Le Parlement sera donc appelé, progressivement, à corriger d'éventuelles incompatibilités. Le cas échéant, il y serait invité par le Conseil constitutionnel qui, selon la jurisprudence liée à sa décision n° 85-187 DC du 25 janvier 1985 sur la loi relative à la Nouvelle Calédonie, exerce son contrôle sur une loi déjà promulguée « à l'occasion de l'examen de dispositions législatives qui la modifient, la complètent ou affectent son domaine ».
Par ailleurs le législateur devra naturellement prendre en compte les exigences constitutionnelles chaque fois qu'il adoptera de nouvelles dispositions concernant directement ou indirectement l'environnement.

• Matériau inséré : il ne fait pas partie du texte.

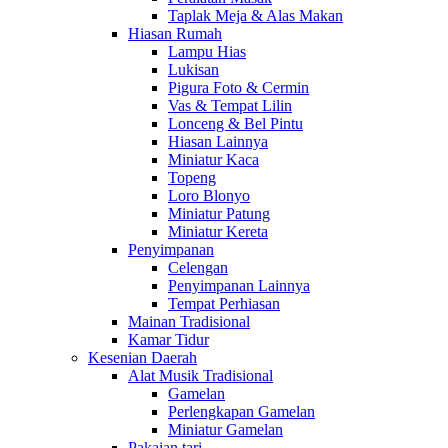
Taplak Meja & Alas Makan
Hiasan Rumah
Lampu Hias
Lukisan
Pigura Foto & Cermin
Vas & Tempat Lilin
Lonceng & Bel Pintu
Hiasan Lainnya
Miniatur Kaca
Topeng
Loro Blonyo
Miniatur Patung
Miniatur Kereta
Penyimpanan
Celengan
Penyimpanan Lainnya
Tempat Perhiasan
Mainan Tradisional
Kamar Tidur
Kesenian Daerah
Alat Musik Tradisional
Gamelan
Perlengkapan Gamelan
Miniatur Gamelan
Pakaian tari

Sans doute sera-t-il conduit à concilier la protection de l'environnement avec les autres principes de valeur constitutionnelle (en particulier l'égalité devant les charges publiques, la liberté d'entreprendre, la liberté d'aller et de venir -mais aussi les deux autres objectifs du développement durable auxquels la Charte confère aussi valeur constitutionnelle : le développement économique et le progrès social). D'une part, cependant, la « pondération » des principes liés à l'environnement sera, du fait de leur constitutionnalisation, plus forte que dans l'ordre juridique actuel. D'autre part, la conciliation s'opèrera sous le contrôle du juge constitutionnel et, selon une formule consacrée par la jurisprudence, le Parlement ne pourra priver de garanties légales « une exigence de caractère constitutionnel » 20 ( * ) .
* 17 Laurent Fonbaustier, Environnement et pacte écologique - Remarques sur la philosophie d'un nouveau « droit à », in Les Cahiers du Conseil constitutionnel, n° 15/2003.
* 18 Conseil constitutionnel, décision n°94-343 et 344 DC du 27 juillet 1994.
* 19 Une obligation se formulerait, comme il est d'usage en droit français, non par le verbe devoir associé à l'action exigée, mais directement par le verbe correspondant à cette action, conjugué au présent de l'indicatif avec valeur d'impératif.
* 20 Voir par exemple le considérant 56 de la décision n° 2003-484 DC du 20 novembre 2003 sur la loi relative à la maîtrise de l'immigration, au séjour des étrangers et à la nationalité.